Based on the p-values of individual parameters after the linear regression we can conclude that only the Household Median Income and the percent of population which belong to a community of color are statistically significant at the 5 percent level. However, it is interesting to note that the F-test statistic of all of the parameters together (2.24e-05) indicate that the combination of all factors is highly statistically significant.
To determine if the other variables's significance is perhaps affected by scale, we graphed each continuous independent variable against the dependent variable and compared it with the log of same variable against the dependent variable.
After graphing each independent variable with the dependent variable, the graphs show that data for population density, population and median income would all benefit from being on a log scale. Due to the sheer size of the values on the x-axis, scaling these variables will clarify their relationships to Case Rates when the regression is re-run.
The second multiple regression did not show any change in which variables were statistically significant.
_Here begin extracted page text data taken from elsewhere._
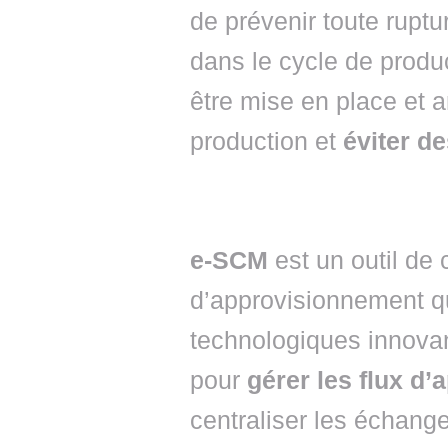
de prévenir toute ruptu
dans le cycle de produc
être mise en place et a
production et
éviter de
e-SCM
est un outil de 
d’approvisionnement qui
technologiques innovan
pour
gérer les flux d
centraliser les échanges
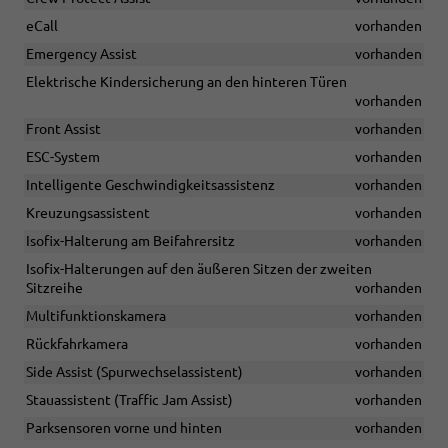
eCall
vorhanden
Emergency Assist
vorhanden
Elektrische Kindersicherung an den hinteren Türen
vorhanden
Front Assist
vorhanden
ESC-System
vorhanden
Intelligente Geschwindigkeitsassistenz
vorhanden
Kreuzungsassistent
vorhanden
Isofix-Halterung am Beifahrersitz
vorhanden
Isofix-Halterungen auf den äußeren Sitzen der zweiten
Sitzreihe
vorhanden
Multifunktionskamera
vorhanden
Rückfahrkamera
vorhanden
Side Assist (Spurwechselassistent)
vorhanden
Stauassistent (Traffic Jam Assist)
vorhanden
Parksensoren vorne und hinten
vorhanden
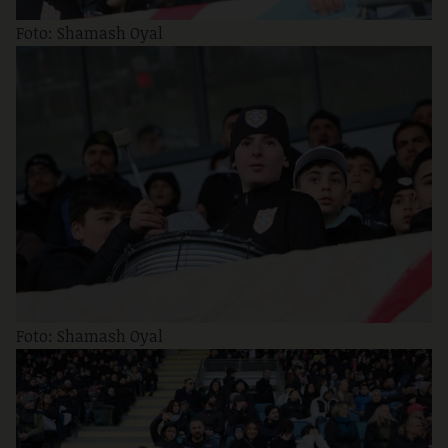
Foto: Shamash Oyal
Foto: Shamash Oyal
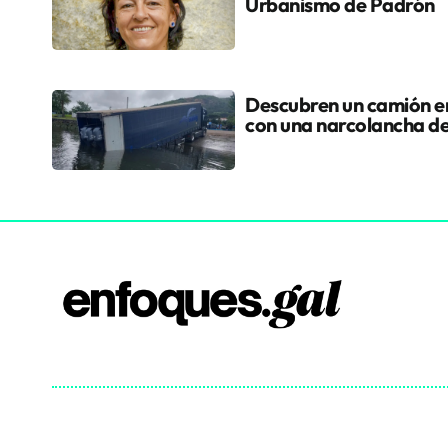
Urbanismo de Padrón
Descubren un camión en
con una narcolancha d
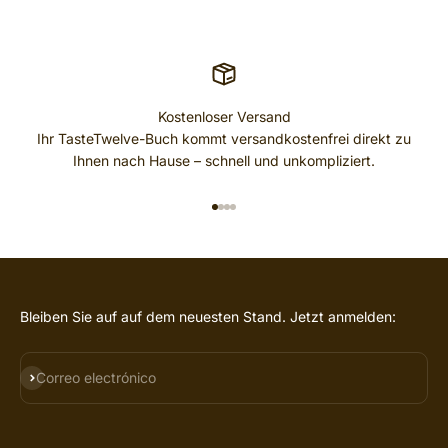
Kostenloser Versand
Ihr TasteTwelve-Buch kommt versandkostenfrei direkt zu
Ihnen nach Hause – schnell und unkompliziert.
IR AL ARTÍCULO 1
IR AL ARTÍCULO 2
IR AL ARTÍCULO 3
IR AL ARTÍCULO 4
Bleiben Sie auf auf dem neuesten Stand. Jetzt anmelden:
SUSCRIBIRSE
Correo electrónico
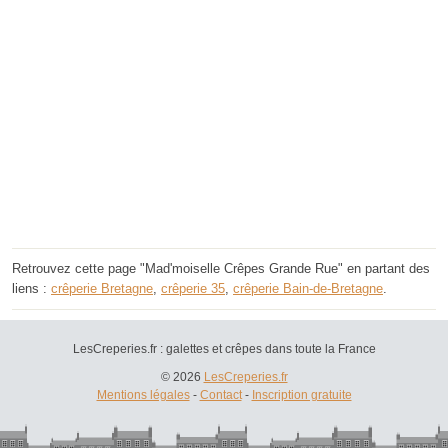
Retrouvez cette page "Mad'moiselle Crêpes Grande Rue" en partant des
liens :
crêperie Bretagne
,
crêperie 35
,
crêperie Bain-de-Bretagne
.
LesCreperies.fr : galettes et crêpes dans toute la France
© 2026
LesCreperies.fr
Mentions légales
-
Contact
-
Inscription gratuite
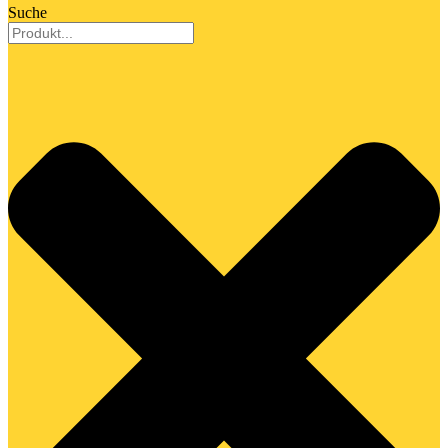
Suche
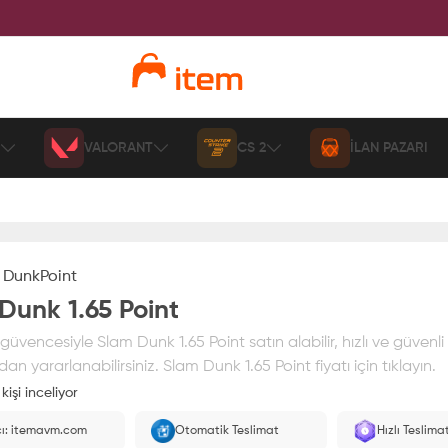
VALORANT
CS 2
İLAN PAZARI
 Dunk
Point
Dunk 1.65 Point
üvencesiyle Slam Dunk 1.65 Point satın alabilir, hızlı ve güvenl
ndan yararlanabilirsiniz. Slam Dunk 1.65 Point fiyatı için tıklayın.
kişi inceliyor
ız
%100 itemAVM
güvencesi altındadır
cı: itemavm.com
Otomatik Teslimat
Hızlı Teslima
larak yüklenir.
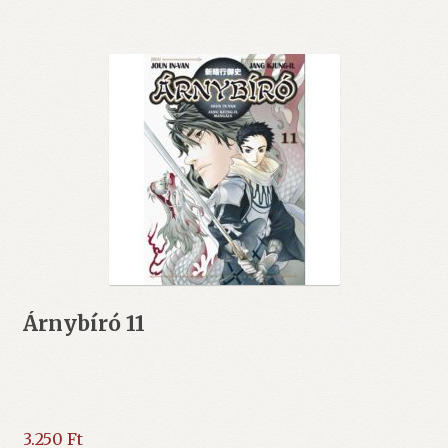
Árnybíró 11
3.250
Ft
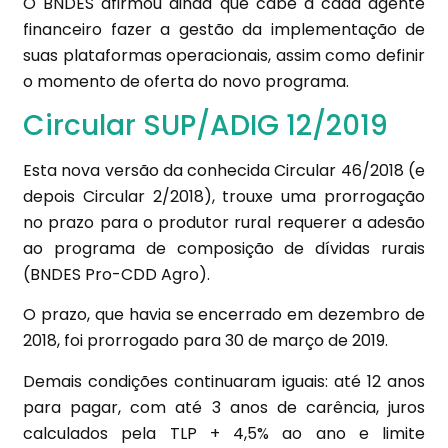
O BNDES afirmou ainda que cabe a cada agente
financeiro fazer a gestão da implementação de
suas plataformas operacionais, assim como definir
o momento de oferta do novo programa.
Circular SUP/ADIG 12/2019
Esta nova versão da conhecida Circular 46/2018 (e
depois Circular 2/2018), trouxe uma prorrogação
no prazo para o produtor rural requerer a adesão
ao programa de composição de dívidas rurais
(BNDES Pro-CDD Agro).
O prazo, que havia se encerrado em dezembro de
2018, foi prorrogado para 30 de março de 2019.
Demais condições continuaram iguais: até 12 anos
para pagar, com até 3 anos de carência, juros
calculados pela TLP + 4,5% ao ano e limite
To determine if these variables are the ones causing the F-statistic to be so high, we ran an F-test (special Wald Test) to see if the other variables were still statistically significant if we excluded the Median Household Income and the Percent POC variables.
When we run an f-test and exclude the scaled Household Median Income variable and the percent POC variable, the statistical significance of the f-statistic disappears; when the two variables that are individually statistically significant are excluded, the p-value for the f-test is 0.1703721295637166, which is far above the traditional 5% cut-off.